→ READING TEXT:
++++++++

This week's topic on the Radio France Culture program "La Fabrique de l'Histoire" is pillaging, despoiling, and stolen works of art. On Monday's kickoff for the week, the interviewee was Ady Steg, a surgeon, a French Jew, and head of the Foundation for the Memory of the Shoah . Steg was 7 when WWII began and, about 10 years ago, spurred the creation of the Matteoli Commission, which investigated works of art stolen from French Jews during the war. The interesting things about M. Steg's comments lie in his own attitudes on this question and his feelings about interventions of the U.S. Congress on this issue. Therein can be found examples of transatlantic misunderstanding, or at least of different ways of viewing the same thing.
M. Steg, first, regards the acts committed against Jews in France as crimes, but is more interested in establishing truth than in retribution. His own war story is that his family was saved by a schoolfriend and by neighbors with whom the family did not have any particularly warm relations, but who helped them when word spread that the SS was coming to round up Jews. I can't claim to be an expert on this subject. No doubt there are stories that tend in the other direction. (And there is no denying a strong, generally Catholic, strain of anti-Semitism in French society that already existed before the Germans came.) In any case, M. Steg feels grateful to what he calls the "chain" of French people who saved many Jews. According to him, two-thirds of French Jews survived the war.

++++++++

→ GIVEN INFORMATION:
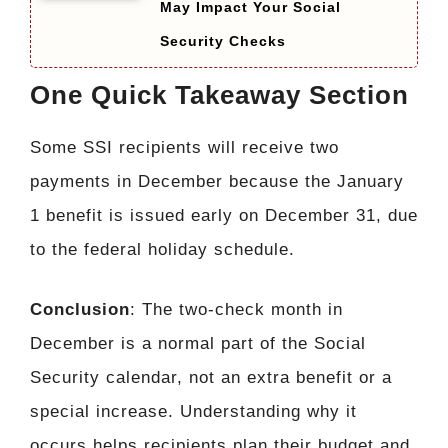
May Impact Your Social
Security Checks
One Quick Takeaway Section
Some SSI recipients will receive two
payments in December because the January
1 benefit is issued early on December 31, due
to the federal holiday schedule.
Conclusion
: The two-check month in
December is a normal part of the Social
Security calendar, not an extra benefit or a
special increase. Understanding why it
occurs helps recipients plan their budget and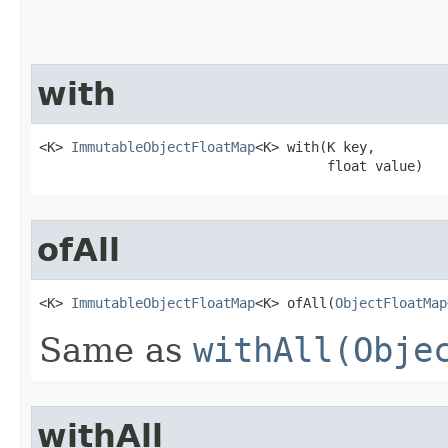
with
<K> 
ImmutableObjectFloatMap
<K> with​(K key,

                                    float value)
ofAll
<K> 
ImmutableObjectFloatMap
<K> ofAll​(
ObjectFloatMap
Same as
withAll(Obje
withAll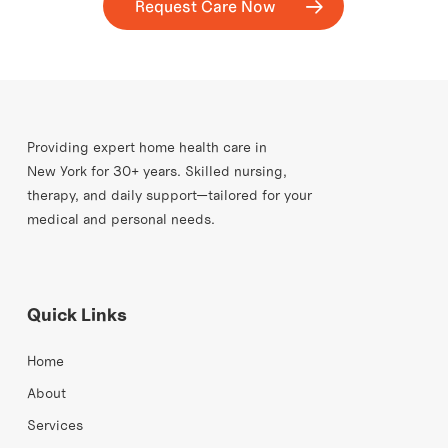
Request Care Now
Providing expert home health care in
New York for 30+ years. Skilled nursing,
therapy, and daily support—tailored for your
medical and personal needs.
Quick Links
Home
About
Services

++++++++

→ DIRECTIONS:
**a.** From the passage about Ady Steg, copy word for word the part starting with "M. Steg, first, regards" and going on through "survived the war.".
**b.** Condense the paragraph of the passage about Ady Steg that begins "M. Steg, first, regards" into a shorter version that keeps its main facts.
**c.** Answer these questions using the passage about Ady Steg:
(i) How old was Steg when WWII began?
(ii) What did the Matteoli Commission investigate?
(iii) According to Steg, what share of French Jews survived the war?
The data printed after the passage about Ady Steg form separate material.

→ RESULTS:
**a.**
M. Steg, first, regards the acts committed against Jews in France as crimes, but is more interested in establishing truth than in retribution. His own war story is that his family was saved by a schoolfriend and by neighbors with whom the family did not have any particularly warm relations, but who helped them when word spread that the SS was coming to round up Jews. I can't claim to be an expert on this subject. No doubt there are stories that tend in the other direction. (And there is no denying a strong, generally Catholic, strain of anti-Semitism in French society that already existed before the Germans came.) In any case, M. Steg feels grateful to what he calls the "chain" of French people who saved many Jews. According to him, two-thirds of French Jews survived the war.

**b.** Steg views the acts against Jews in France as crimes but cares more about establishing truth than about retribution. A schoolfriend and neighbors who were not close to his family saved them when word spread that the SS was coming to round up Jews. The author notes that other stories may point the other way and that a strong, generally Catholic anti-Semitism existed in French society before the Germans came. Steg is grateful to the "chain" of French people who saved many Jews, and he says two-thirds of French Jews survived the war.

**c.**
(i) He was 7.
(ii) It investigated works of art stolen from French Jews during the war.
(iii) Two-thirds survived.